Because there are only a number of green cards available per category and there are 7% per country stamp, waiting for Indian and Chinese citizens to the application to be processed is very long.
Dr.
C and his partner, also a doctor, “feels cheated by the immigration system and inhuman treatment given by USCIS personnel”.
This is a many sentiment echoing across the Indian Diaspora in the US.
Some Indian prosecutors are afraid that their children will be aged (turn 21) before the work-based green card application is decided.
It makes children without choice but to transit to a student visa or deport to India.
Bier in his studies have stated that 1.36 lakh children from India families are arrested in this deposit of the EB2 and EB3 green card categories, and 62% of children like it will agreed without getting a green card.
“Since then, USCIS has a commemoration of the increasing number of applications for the Fiscal Year 2021, and knows that this visa must be decided at the end of the fiscal year or truly wasted, it does not make sense that the institution does not plan to be on time.

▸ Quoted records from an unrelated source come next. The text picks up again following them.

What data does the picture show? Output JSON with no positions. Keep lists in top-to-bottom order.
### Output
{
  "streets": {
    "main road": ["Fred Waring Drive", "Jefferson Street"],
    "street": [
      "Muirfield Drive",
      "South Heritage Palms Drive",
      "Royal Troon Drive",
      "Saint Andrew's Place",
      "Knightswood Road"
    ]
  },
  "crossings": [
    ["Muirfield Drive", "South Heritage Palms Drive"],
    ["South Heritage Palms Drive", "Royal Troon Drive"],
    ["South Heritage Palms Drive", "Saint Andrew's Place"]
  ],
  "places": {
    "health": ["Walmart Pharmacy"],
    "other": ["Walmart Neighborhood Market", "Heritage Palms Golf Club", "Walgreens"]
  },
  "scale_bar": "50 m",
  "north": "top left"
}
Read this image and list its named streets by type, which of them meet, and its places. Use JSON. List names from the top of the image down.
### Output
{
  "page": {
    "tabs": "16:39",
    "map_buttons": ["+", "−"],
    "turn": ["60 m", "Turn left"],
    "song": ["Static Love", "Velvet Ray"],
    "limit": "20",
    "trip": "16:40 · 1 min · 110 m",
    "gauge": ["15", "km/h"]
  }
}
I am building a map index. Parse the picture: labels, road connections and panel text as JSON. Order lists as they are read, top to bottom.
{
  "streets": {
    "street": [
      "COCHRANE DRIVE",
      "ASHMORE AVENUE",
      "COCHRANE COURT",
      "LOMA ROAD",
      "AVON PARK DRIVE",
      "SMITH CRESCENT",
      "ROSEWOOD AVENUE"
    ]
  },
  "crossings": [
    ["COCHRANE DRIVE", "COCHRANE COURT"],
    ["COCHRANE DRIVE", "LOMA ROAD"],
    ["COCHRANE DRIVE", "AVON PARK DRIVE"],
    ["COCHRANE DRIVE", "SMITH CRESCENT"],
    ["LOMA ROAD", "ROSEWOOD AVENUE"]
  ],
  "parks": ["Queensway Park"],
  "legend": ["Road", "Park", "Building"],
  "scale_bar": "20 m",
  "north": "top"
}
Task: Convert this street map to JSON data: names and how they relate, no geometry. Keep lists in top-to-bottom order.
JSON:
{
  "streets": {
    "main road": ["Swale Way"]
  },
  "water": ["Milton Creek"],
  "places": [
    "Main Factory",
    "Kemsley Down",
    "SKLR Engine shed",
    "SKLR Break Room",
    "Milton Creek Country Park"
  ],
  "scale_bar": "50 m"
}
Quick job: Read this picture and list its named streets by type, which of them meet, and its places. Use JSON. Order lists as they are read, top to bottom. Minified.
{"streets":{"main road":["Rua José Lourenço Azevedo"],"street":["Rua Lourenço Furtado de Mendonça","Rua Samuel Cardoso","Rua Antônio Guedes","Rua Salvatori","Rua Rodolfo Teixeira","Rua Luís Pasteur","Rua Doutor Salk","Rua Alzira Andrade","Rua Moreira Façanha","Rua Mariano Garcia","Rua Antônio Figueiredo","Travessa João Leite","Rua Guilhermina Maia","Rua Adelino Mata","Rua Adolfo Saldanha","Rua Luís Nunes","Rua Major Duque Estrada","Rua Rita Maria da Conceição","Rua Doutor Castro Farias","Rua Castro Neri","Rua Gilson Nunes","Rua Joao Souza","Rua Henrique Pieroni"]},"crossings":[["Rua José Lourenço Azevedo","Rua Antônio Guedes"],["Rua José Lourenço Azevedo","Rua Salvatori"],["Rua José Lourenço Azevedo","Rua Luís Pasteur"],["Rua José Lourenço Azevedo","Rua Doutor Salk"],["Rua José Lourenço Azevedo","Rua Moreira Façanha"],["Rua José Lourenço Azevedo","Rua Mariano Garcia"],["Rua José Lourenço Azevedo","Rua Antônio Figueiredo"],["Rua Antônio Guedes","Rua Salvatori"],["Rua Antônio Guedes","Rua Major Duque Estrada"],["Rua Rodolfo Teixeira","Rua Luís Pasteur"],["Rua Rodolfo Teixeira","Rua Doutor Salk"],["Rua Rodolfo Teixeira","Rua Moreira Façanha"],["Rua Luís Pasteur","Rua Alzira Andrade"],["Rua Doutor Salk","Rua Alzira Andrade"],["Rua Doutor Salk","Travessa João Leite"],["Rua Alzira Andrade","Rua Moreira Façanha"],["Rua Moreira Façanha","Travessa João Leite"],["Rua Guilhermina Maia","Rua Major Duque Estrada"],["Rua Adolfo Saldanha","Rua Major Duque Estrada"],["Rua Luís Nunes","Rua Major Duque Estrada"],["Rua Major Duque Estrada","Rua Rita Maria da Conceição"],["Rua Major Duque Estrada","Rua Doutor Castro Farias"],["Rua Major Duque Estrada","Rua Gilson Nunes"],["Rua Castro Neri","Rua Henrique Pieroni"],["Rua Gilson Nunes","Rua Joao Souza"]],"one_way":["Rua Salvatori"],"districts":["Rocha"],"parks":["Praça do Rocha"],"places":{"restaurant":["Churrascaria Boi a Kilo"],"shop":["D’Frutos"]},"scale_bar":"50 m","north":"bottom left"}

Processing this application.
The agency gladly accepted millions of dollars in legal fees for the I-485s, fully knowing that it did not have resources or capacity to try thousands of applications received at the end of September, “explained lawsuits.
“If we succeed in ordering 100k plus numbers that are not used by number 2021 we can delete 75% of all EB backlogs in three years,” Charles Kuck’s country, one of the immigration lawyers representing the Plaintiff.
Another lawyer who represents the Plaintiff is Greg Siskind and Jeff Joseph.